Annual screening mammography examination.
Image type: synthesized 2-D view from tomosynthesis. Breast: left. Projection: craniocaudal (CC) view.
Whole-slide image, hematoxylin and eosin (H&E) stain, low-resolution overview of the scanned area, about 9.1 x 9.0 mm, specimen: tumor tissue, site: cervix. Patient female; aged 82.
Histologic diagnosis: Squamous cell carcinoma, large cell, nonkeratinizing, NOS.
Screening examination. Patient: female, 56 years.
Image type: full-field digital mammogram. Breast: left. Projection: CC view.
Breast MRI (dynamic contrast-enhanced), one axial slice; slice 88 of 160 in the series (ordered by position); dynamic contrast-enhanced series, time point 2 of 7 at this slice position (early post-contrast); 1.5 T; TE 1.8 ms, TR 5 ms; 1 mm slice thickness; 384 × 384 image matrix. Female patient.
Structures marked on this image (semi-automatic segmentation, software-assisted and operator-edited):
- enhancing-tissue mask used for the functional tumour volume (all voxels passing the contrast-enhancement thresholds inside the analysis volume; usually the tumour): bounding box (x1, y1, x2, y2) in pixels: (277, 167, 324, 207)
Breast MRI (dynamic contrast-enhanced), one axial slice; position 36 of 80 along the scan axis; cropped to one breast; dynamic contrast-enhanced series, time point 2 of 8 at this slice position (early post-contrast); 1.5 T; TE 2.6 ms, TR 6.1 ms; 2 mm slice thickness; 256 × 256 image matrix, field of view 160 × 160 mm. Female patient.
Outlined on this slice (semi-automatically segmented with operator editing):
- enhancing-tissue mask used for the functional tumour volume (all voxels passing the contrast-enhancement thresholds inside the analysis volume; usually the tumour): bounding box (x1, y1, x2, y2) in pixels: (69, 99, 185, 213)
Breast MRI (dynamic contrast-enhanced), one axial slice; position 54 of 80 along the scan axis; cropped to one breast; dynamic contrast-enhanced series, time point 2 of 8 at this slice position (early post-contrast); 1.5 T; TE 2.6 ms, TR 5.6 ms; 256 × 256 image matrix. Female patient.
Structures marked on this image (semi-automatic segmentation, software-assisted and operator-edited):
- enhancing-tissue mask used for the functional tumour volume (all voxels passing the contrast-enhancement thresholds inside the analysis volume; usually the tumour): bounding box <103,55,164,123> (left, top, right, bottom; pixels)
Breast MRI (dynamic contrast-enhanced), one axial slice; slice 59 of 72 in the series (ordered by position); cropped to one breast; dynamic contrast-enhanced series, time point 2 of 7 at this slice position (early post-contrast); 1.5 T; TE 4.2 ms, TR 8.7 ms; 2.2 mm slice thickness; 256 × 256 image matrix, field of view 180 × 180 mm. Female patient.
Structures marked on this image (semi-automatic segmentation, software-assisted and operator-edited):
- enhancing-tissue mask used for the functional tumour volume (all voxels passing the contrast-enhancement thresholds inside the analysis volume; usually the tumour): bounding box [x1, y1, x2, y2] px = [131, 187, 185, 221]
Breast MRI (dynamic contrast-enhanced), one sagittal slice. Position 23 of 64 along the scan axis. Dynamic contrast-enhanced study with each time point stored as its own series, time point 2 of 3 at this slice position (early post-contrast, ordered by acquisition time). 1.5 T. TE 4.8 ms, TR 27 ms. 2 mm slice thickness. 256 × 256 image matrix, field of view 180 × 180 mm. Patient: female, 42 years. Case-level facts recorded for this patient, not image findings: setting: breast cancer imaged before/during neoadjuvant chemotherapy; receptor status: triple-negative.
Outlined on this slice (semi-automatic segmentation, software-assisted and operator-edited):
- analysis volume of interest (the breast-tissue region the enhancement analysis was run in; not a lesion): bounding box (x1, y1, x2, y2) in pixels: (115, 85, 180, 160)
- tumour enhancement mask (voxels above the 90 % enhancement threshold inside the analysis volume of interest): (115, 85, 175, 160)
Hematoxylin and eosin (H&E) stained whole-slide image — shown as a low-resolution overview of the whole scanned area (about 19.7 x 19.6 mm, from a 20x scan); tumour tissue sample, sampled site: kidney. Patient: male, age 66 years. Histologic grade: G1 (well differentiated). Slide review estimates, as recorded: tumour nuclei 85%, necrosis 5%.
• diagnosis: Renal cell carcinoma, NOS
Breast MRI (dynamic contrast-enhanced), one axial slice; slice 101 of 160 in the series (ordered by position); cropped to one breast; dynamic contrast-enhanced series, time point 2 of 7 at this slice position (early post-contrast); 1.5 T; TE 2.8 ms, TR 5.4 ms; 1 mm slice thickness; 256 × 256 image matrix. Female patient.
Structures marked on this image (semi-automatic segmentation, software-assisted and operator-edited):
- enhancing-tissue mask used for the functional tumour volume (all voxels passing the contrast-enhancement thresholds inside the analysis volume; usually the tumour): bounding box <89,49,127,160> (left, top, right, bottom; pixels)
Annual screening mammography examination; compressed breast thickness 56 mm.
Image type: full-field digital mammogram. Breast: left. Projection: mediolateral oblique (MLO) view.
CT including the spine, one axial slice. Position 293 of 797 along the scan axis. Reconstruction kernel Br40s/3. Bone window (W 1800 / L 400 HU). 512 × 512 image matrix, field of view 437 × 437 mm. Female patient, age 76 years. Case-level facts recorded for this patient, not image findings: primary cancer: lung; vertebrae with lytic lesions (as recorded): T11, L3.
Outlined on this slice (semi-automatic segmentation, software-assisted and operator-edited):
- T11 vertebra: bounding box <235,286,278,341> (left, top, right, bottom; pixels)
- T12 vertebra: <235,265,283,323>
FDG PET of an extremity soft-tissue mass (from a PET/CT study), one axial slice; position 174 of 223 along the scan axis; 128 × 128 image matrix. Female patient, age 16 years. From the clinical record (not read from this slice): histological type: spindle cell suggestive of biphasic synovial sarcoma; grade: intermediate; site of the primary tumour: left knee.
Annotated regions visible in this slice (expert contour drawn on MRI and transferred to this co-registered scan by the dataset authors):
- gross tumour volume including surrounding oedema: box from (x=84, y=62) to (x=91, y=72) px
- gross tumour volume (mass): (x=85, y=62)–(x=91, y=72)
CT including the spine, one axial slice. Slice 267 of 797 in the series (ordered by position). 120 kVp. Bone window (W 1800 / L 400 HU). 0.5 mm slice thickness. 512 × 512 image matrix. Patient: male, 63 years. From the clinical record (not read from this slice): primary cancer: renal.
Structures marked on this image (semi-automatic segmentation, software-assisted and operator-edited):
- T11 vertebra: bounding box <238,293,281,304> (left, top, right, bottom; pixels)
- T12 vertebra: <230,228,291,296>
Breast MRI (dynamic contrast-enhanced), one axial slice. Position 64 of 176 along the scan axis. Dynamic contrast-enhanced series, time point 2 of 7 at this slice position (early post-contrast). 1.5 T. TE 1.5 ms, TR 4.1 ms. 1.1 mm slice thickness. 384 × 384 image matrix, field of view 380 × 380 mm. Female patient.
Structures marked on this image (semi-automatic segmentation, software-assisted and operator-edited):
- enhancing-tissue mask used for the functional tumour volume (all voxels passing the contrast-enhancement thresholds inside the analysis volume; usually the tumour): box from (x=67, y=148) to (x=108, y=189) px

**Task to carry out**
Go through the lines above. Select every one that has the string "diagnosis".

**Answer section**
Histologic diagnosis: Squamous cell carcinoma, large cell, nonkeratinizing, NOS.
• diagnosis: Renal cell carcinoma, NOS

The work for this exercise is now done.